(San Francisco) Un site web qui encourage le public à dénoncer des avortements illégaux au Texas s’est vu notifier de son éviction par son hébergeur internet, une des mesures prises par des sociétés de la tech après l’entrée en vigueur d’une loi qui interdit la majorité des interruptions de grossesse dans cet État américain, même en cas d’inceste ou de viol.

Le site prolifewhistleblower.com a été mis en place par le groupe texan anti-avortement Right to Life (« droit à la vie ») pour récolter des « tuyaux » ou des dénonciations concernant des personnes et organisations qui aideraient une femme à se faire avorter dans cet État conservateur (un proche, un chauffeur Uber, un médecin…) après 6 semaines de grossesse.
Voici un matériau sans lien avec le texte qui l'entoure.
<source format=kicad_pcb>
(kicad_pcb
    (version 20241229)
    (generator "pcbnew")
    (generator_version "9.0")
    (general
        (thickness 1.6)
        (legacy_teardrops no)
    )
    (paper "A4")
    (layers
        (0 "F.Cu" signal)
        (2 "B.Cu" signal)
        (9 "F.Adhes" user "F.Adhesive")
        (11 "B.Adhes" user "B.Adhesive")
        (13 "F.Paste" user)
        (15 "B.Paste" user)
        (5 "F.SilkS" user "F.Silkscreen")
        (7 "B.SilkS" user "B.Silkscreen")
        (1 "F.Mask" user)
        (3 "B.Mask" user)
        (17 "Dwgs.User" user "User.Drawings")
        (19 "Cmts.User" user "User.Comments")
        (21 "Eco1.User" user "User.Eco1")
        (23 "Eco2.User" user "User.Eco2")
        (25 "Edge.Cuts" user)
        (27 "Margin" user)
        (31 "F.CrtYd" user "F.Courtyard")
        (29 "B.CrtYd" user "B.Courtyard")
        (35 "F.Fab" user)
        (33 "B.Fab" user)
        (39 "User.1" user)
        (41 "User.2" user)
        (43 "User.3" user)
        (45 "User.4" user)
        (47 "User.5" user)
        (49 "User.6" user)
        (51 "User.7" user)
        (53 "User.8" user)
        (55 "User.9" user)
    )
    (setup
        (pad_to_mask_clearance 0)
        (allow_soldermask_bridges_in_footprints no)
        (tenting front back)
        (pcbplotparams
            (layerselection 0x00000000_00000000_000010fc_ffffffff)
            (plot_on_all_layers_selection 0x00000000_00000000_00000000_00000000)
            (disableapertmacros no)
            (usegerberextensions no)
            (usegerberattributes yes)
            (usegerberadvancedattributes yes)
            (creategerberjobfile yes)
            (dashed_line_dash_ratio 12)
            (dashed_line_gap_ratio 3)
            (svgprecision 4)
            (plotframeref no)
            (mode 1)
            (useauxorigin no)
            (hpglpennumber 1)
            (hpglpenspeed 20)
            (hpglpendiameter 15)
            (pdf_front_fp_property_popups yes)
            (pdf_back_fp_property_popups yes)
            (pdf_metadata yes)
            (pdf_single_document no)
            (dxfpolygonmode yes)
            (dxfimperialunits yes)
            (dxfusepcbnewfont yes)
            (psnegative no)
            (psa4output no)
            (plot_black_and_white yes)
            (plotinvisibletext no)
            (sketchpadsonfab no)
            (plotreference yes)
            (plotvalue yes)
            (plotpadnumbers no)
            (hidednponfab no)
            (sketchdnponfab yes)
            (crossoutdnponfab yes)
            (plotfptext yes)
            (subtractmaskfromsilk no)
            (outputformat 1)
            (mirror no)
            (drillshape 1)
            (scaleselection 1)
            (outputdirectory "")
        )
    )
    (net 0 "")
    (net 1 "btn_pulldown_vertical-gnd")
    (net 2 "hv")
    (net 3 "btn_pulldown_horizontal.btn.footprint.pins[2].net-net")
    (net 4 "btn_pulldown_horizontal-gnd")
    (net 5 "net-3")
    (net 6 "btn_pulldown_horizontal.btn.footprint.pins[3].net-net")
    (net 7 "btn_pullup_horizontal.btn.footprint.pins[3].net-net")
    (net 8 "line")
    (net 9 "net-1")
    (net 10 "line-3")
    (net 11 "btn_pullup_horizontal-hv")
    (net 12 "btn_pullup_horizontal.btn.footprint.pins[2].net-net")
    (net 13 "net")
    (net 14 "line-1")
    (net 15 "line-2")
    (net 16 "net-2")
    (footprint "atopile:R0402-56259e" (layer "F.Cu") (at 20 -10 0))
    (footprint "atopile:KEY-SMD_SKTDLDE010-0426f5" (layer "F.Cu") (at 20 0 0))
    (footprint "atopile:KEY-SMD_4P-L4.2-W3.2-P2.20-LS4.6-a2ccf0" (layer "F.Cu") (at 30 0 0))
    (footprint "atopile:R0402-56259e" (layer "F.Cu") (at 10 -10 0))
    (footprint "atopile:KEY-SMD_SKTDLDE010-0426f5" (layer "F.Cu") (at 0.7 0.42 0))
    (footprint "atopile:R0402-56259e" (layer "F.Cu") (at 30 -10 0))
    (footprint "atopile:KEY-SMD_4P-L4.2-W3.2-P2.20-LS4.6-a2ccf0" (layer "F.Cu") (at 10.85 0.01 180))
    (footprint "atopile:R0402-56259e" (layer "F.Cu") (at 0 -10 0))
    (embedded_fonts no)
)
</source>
Depuis mercredi, une loi y prévoit que ces plaignants perçoivent au moins 10 000 dollars de « dédommagement » en cas de condamnation, une « prime à la délation », selon ses détracteurs.  

Mais vendredi, un clic sur le bouton « tuyaux » du site web dirigeait l’utilisateur vers une page intitulée « Accès refusé-Pare-feu de GoDaddy ».
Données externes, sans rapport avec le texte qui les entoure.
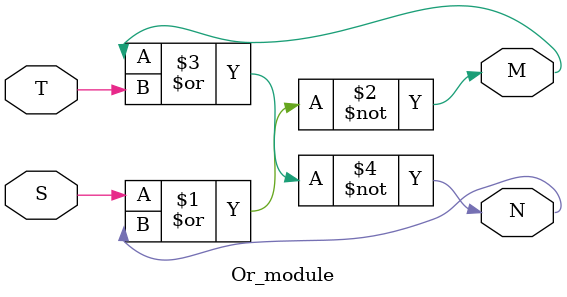
<source format=sv>
`timescale 1ns / 1ps

module Or_module(input S,input T,output M,output N);
    //assign output logic gates 
    assign M = ~(S | N);
    assign N = ~(M | T);
endmodule

</source>
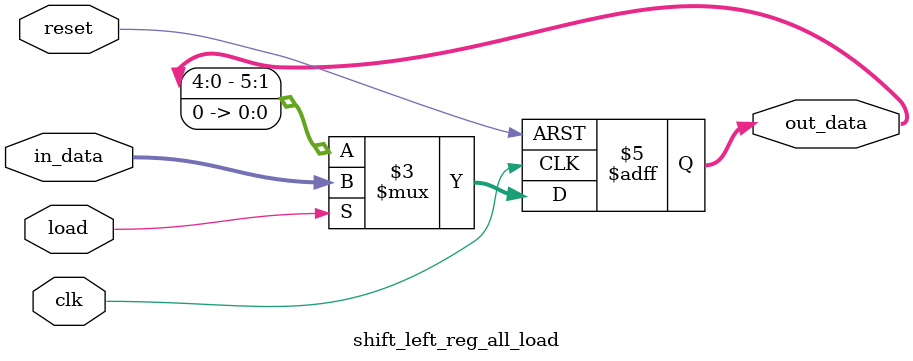
<source format=v>
module shift_left_reg_all_load (
    input wire clk,
    input wire reset,
    input wire load,
    input wire [5:0] in_data,
    output reg [5:0] out_data
);

    always @(posedge clk or posedge reset) begin
        if (reset)
            out_data <= 6'b0;
        else if (load)
            out_data <= in_data;
        else
            out_data <= {out_data[4:0], 1'b0};
    end

endmodule

</source>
CAPTURE D’ÉCRAN DU SITE PROLIFEWHISTLEBLOWER.COM

Le fournisseur de services en lignes GoDaddy a en effet informé jeudi le site qu’il enfreignait son règlement et qu’il avait « 24 heures pour changer d’hébergeur », d’après un porte-parole.

Les règles de GoDaddy stipulent que les utilisateurs ne peuvent pas collecter d’informations sur des personnes sans leur consentement.

« Nous ne serons pas réduits au silence », a assuré Kimberlyn Schwartz, directrice de la communication de Right to Life, sollicitée par l’AFP.

« Personne ne peut nous empêcher de sauver des vies. Nous n’avons pas peur. Nous ne reculerons pas. Notre équipe de techniciens a déjà entrepris le transfert vers un autre service et le site sera de nouveau opérationnel dans les 24-48 heures », a-t-elle précisé.

Des internautes, encouragés par des organisations de défense des droits humains, ont par ailleurs inondé le site web de fausses dénonciations. Sur les réseaux sociaux, comme TikTok et Instagram, des activistes font part de leurs efforts pour créer des robots qui bombardent le site de cette façon.

« En tant que femme au Texas »

Uber et Lyft, les deux leaders américains des réservations de voitures avec chauffeur, ont de leur côté annoncé vendredi qu’ils couvriraient les frais légaux des conducteurs, en cas de dénonciation contre eux dans le cadre de la nouvelle loi.

Bumble et Match group (Tinder, OkCupid..), dont les sièges se trouvent au Texas, vont créer des fonds de soutien. L’application de rencontres en ligne Bumble veut ainsi « soutenir les droits et des femmes et personnes qui veulent avorter au Texas », a tweeté mercredi l’entreprise fondée et dirigée par des femmes.

« Notre société ne prend d’ordinaire pas parti politiquement, à moins que cela ne concerne nos affaires. Mais dans ce cas, moi, personnellement, en tant que femme au Texas, je ne pouvais pas rester silencieuse », a écrit Shar Dubey, la patronne de Match, dans un mémo interne relayé sur Twitter.

« Tout le monde doit bien voir le danger posé par une loi aussi punitive et injuste que celle-ci, qui ne fait même pas d’exception pour les victimes de viol ou d’inceste. Je détesterais que notre État fasse un tel pas en arrière dans les droits des femmes », a-t-elle ajouté.

La loi entrée en vigueur mercredi interdit d’avorter dès que les battements de cœur de l’embryon sont détectés, soit à environ six semaines de grossesse, quand la plupart des femmes ignorent être enceintes. Seule l’urgence médicale justifie une exception.

Jusqu’à présent, les textes similaires d’autres États américains avaient été invalidés en justice, mais cette fois-ci la Cour suprême fédérale a refusé de bloquer la loi.

Selon la législation texane, il ne revient pas aux autorités de faire respecter la mesure, mais aux citoyens, encouragés à porter plainte au civil.

« La chose la plus pernicieuse […] est que cela crée une sorte de système de justiciers autoproclamés, avec des gens qui perçoivent des récompenses », a déploré le président américain Joe Biden à la presse à la Maison-Blanche vendredi.

« Cela semble ridicule, presque anti-Américain », a-t-il continué.